• **Prompt**
Quote the rows word for word, starting with the first line and going on through the line with "Restez informé des", and leave the pictures out of your answer.

-------- Records shown --------

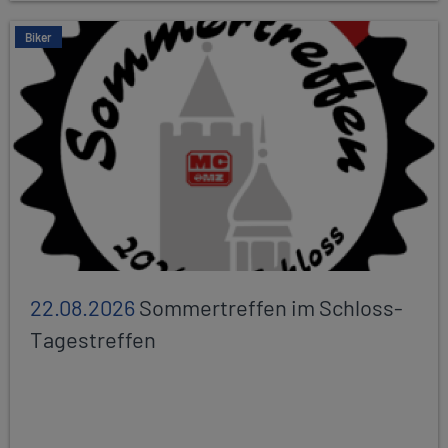
Biker
22.08.2026
Sommertreffen im Schloss-
Tagestreffen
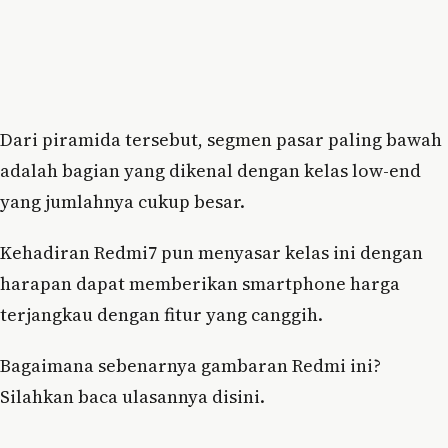
Dari piramida tersebut, segmen pasar paling bawah
adalah bagian yang dikenal dengan kelas low-end
yang jumlahnya cukup besar.
Kehadiran Redmi7 pun menyasar kelas ini dengan
harapan dapat memberikan smartphone harga
terjangkau dengan fitur yang canggih.
Bagaimana sebenarnya gambaran Redmi ini?
Silahkan baca ulasannya disini.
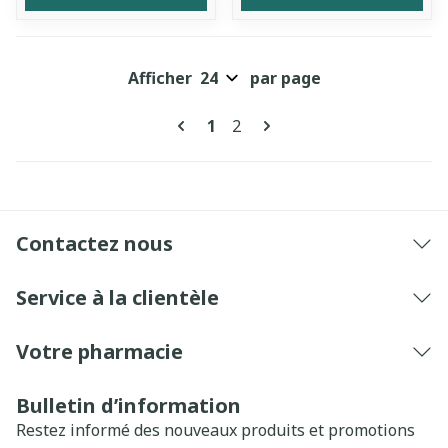
Afficher
par page
Pages
Vous lisez actuellement la pa
Page
1
2
Contactez nous
Service à la clientèle
Votre pharmacie
Bulletin d’information
Restez informé des nouveaux produits et promotions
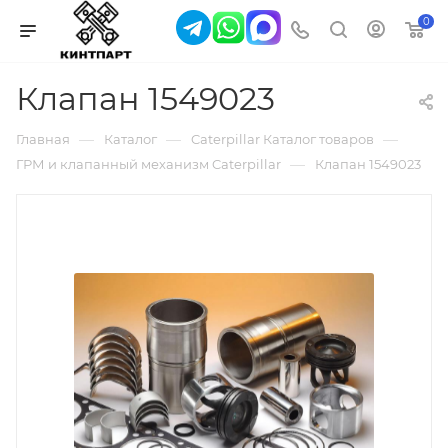
0
Клапан 1549023
—
—
—
Главная
Каталог
Caterpillar Каталог товаров
—
ГРМ и клапанный механизм Caterpillar
Клапан 1549023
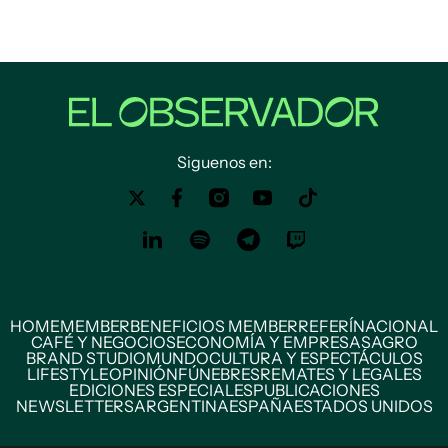
Siguenos en:
HOME
MEMBER
BENEFICIOS MEMBER
REFERÍ
NACIONAL
CAFÉ Y NEGOCIOS
ECONOMÍA Y EMPRESAS
AGRO
BRAND STUDIO
MUNDO
CULTURA Y ESPECTÁCULOS
LIFESTYLE
OPINIÓN
FÚNEBRES
REMATES Y LEGALES
EDICIONES ESPECIALES
PUBLICACIONES
NEWSLETTERS
ARGENTINA
ESPAÑA
ESTADOS UNIDOS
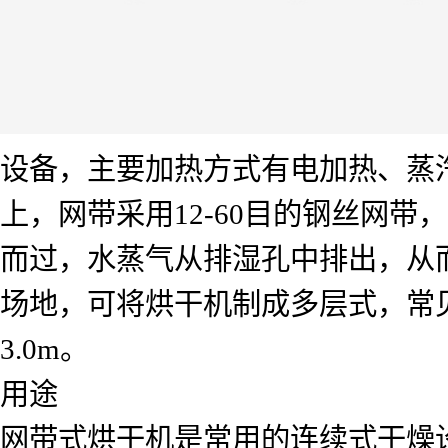
设备，主要加热方式有电加热、蒸
上，网带采用12-60目的钢丝网
而过，水蒸气从排湿孔中排出，从
场地，可将烘干机制成多层式，常见的
3.0m。
用途
网带式烘干机是常用的连续式干燥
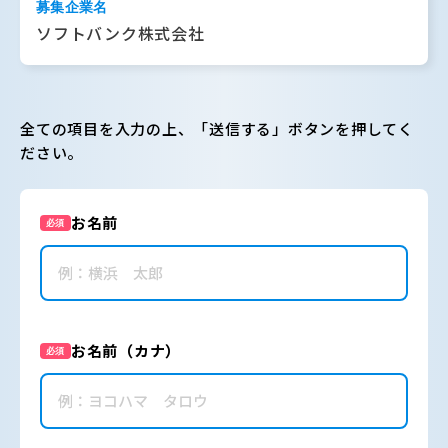
募集企業名
ソフトバンク株式会社
全ての項目を入力の上、「送信する」ボタンを押してく
ださい。
お名前
必須
お名前（カナ）
必須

--------

• **Solution for this exercise**
Biker
22.08.2026
Sommertreffen im Schloss-
Tagestreffen
Dari piramida tersebut, segmen pasar paling bawah
adalah bagian yang dikenal dengan kelas low-end
yang jumlahnya cukup besar.
Kehadiran Redmi7 pun menyasar kelas ini dengan
harapan dapat memberikan smartphone harga
terjangkau dengan fitur yang canggih.
Bagaimana sebenarnya gambaran Redmi ini?
Silahkan baca ulasannya disini.
Afficher
par page
Pages
Vous lisez actuellement la pa
Page
1
2
Contactez nous
Service à la clientèle
Votre pharmacie
Bulletin d’information
Restez informé des nouveaux produits et promotions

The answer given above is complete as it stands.